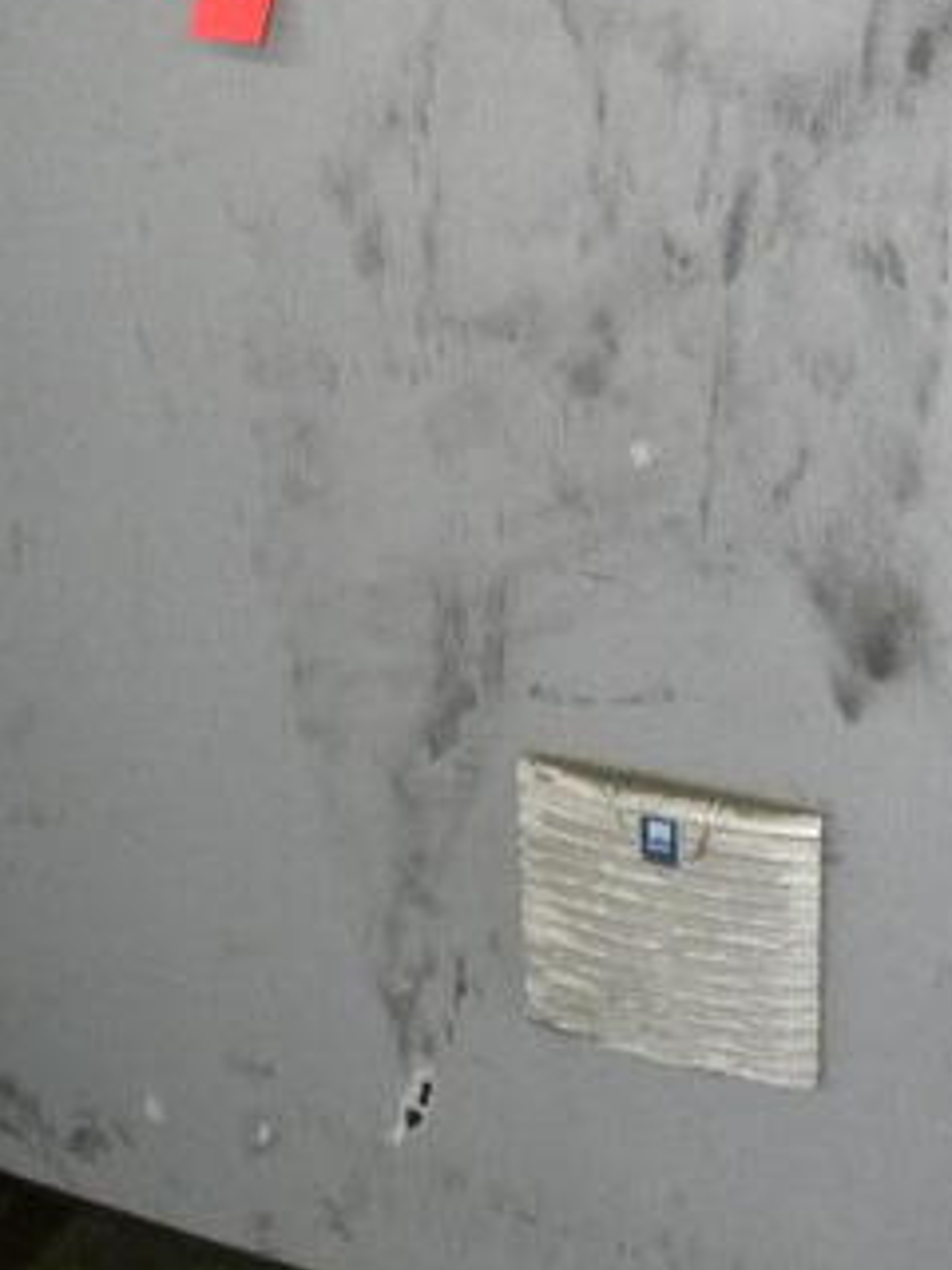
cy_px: -28
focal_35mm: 65
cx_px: 456
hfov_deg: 22.6
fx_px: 2383
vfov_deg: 27.9
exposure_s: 1/30
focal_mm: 4.6
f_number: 2.8
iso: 400
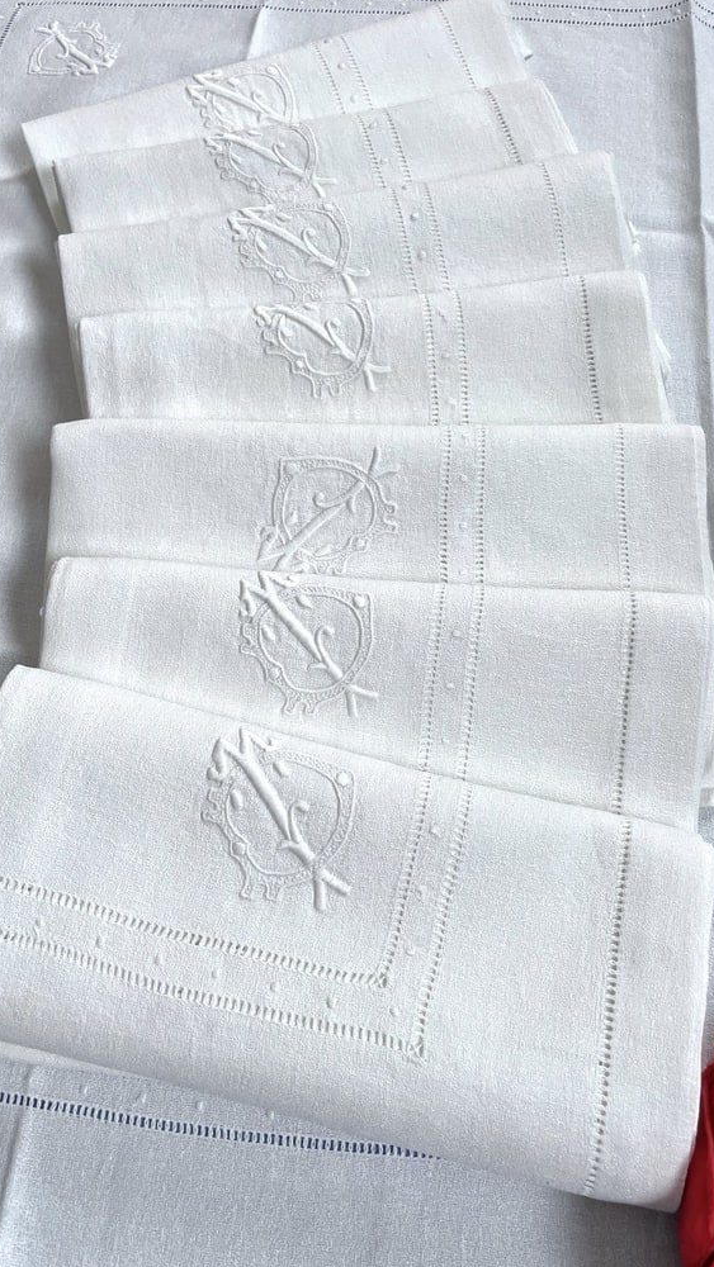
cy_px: 621
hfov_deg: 40.2
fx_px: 975
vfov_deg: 66.0
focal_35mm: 29
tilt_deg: -63.2
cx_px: 382
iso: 80
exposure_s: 1/100
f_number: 1.6
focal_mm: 4.2
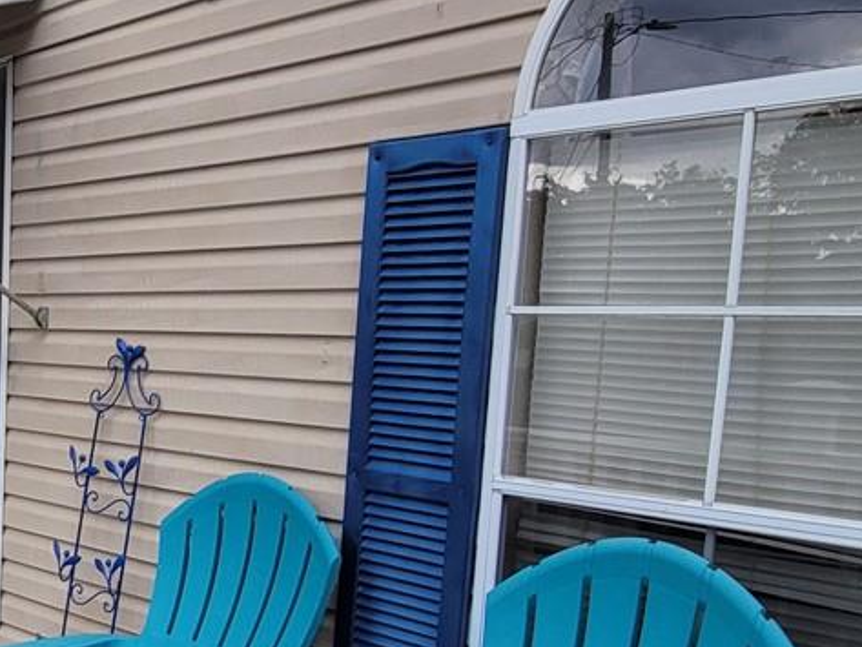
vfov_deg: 32.4
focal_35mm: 44
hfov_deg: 36.9
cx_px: -64
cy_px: 463
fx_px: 1096
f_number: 2.2
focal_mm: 1.74
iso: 40
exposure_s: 1/262
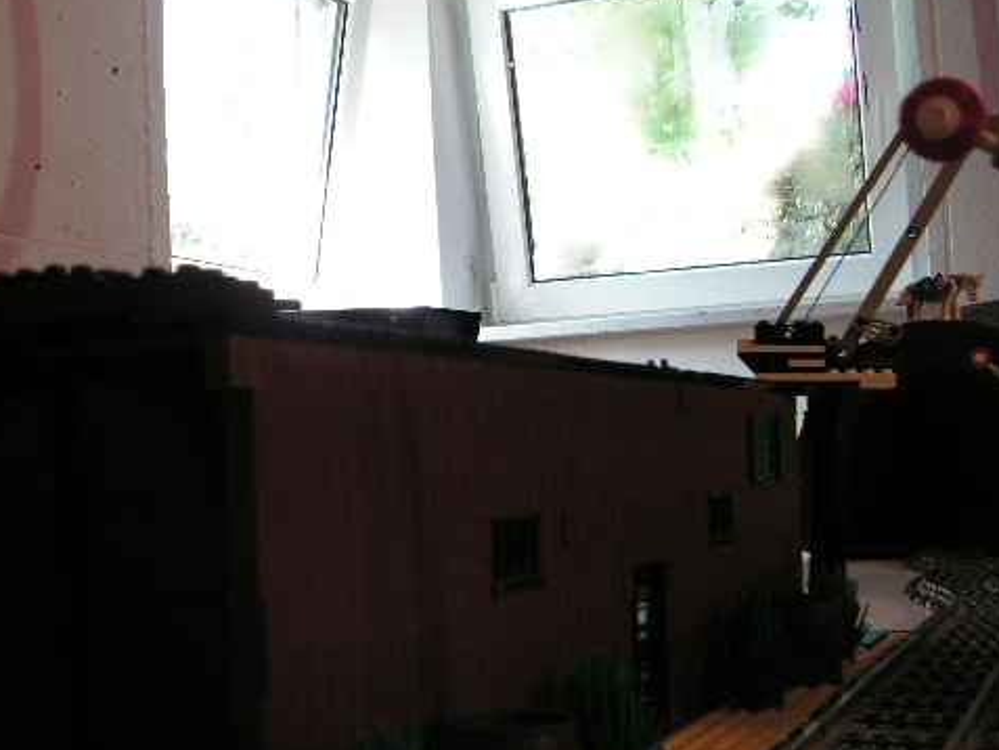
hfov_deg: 37.3
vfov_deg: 28.6
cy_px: 406
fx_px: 1472
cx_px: 373
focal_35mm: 51
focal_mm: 6.3
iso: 80
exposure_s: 1/45
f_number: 3.3
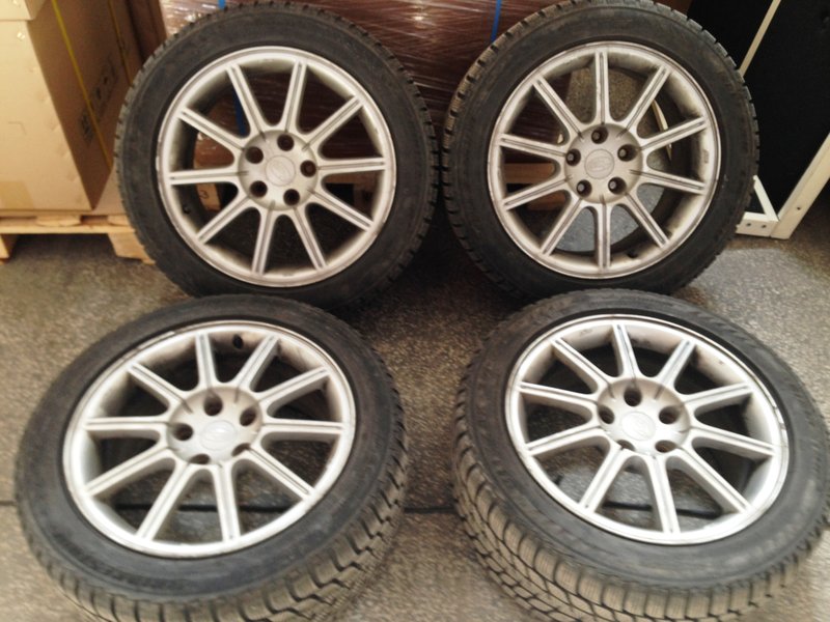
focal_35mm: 33
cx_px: 415
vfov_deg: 42.9
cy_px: 311
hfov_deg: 55.4
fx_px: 791
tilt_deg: -48.1
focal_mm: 4.12
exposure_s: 1/20
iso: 50
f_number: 2.4
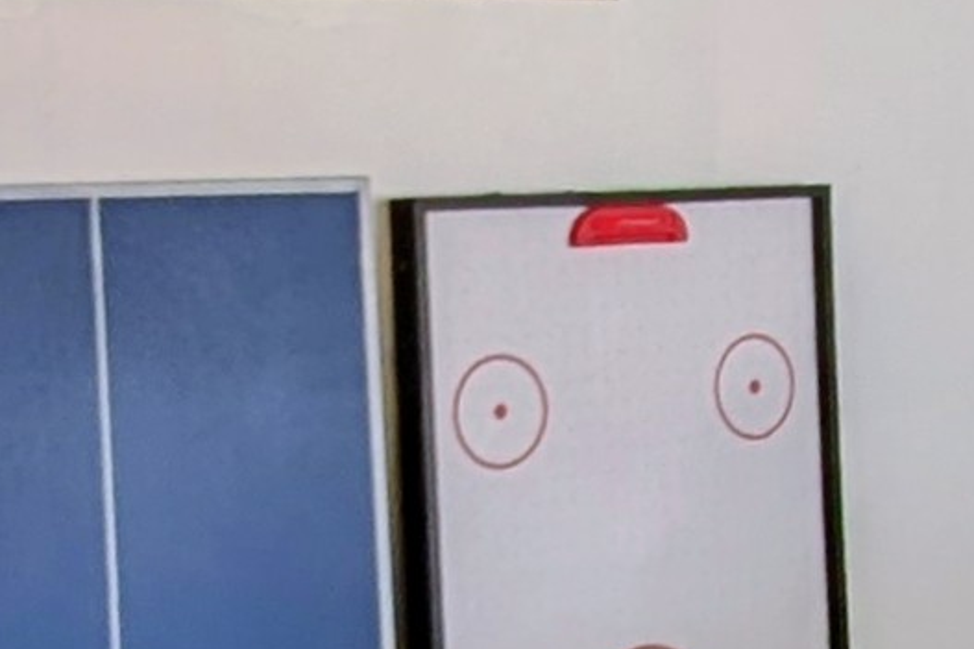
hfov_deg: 21.8
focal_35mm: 86
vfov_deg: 15.8
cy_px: 178
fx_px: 2326
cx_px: 1178
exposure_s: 1/60
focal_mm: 2.23
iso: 46
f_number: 1.95
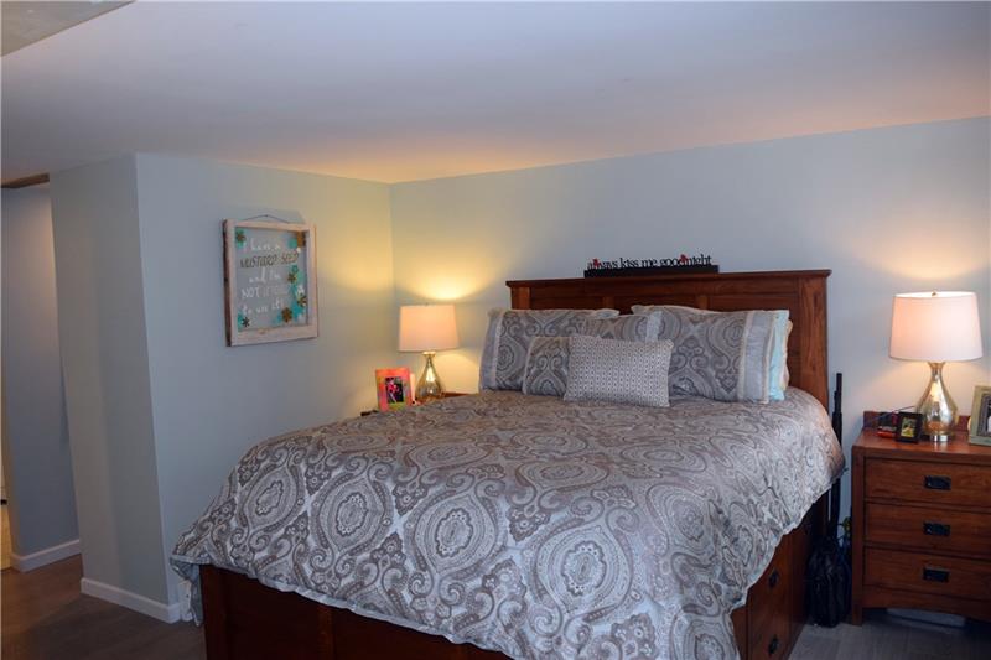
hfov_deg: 67.4
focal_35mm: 27
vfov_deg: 47.9
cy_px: 330
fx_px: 743
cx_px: 496
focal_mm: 18
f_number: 4.5
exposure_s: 1/80
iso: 800
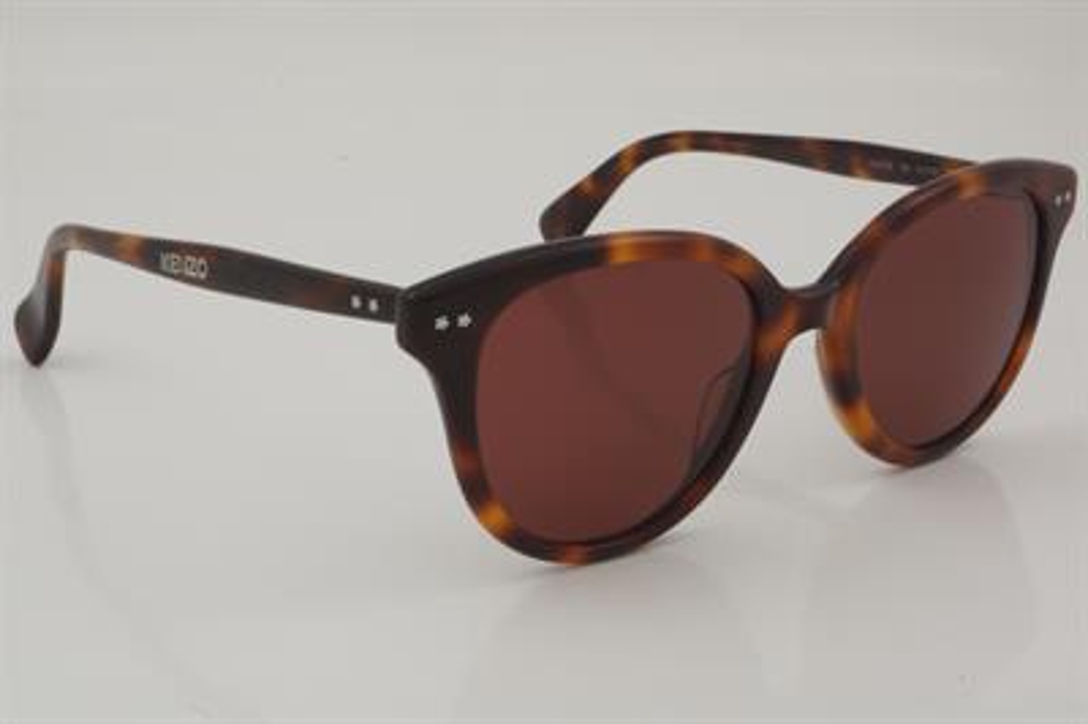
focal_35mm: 75
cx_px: 544
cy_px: 362
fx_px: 2265
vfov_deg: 18.2
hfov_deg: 27.0
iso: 100
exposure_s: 1/3
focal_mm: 50
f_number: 32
※
- [What you are asked to do]: Nothing but the lines from the one containing "exposure_s: 1/20" through the end of the listing is to be output, and those lines are to be output exactly, pictures excluded.

- [Result below]:
exposure_s: 1/20
iso: 50
f_number: 2.4
hfov_deg: 21.8
focal_35mm: 86
vfov_deg: 15.8
cy_px: 178
fx_px: 2326
cx_px: 1178
exposure_s: 1/60
focal_mm: 2.23
iso: 46
f_number: 1.95
hfov_deg: 67.4
focal_35mm: 27
vfov_deg: 47.9
cy_px: 330
fx_px: 743
cx_px: 496
focal_mm: 18
f_number: 4.5
exposure_s: 1/80
iso: 800
focal_35mm: 75
cx_px: 544
cy_px: 362
fx_px: 2265
vfov_deg: 18.2
hfov_deg: 27.0
iso: 100
exposure_s: 1/3
focal_mm: 50
f_number: 32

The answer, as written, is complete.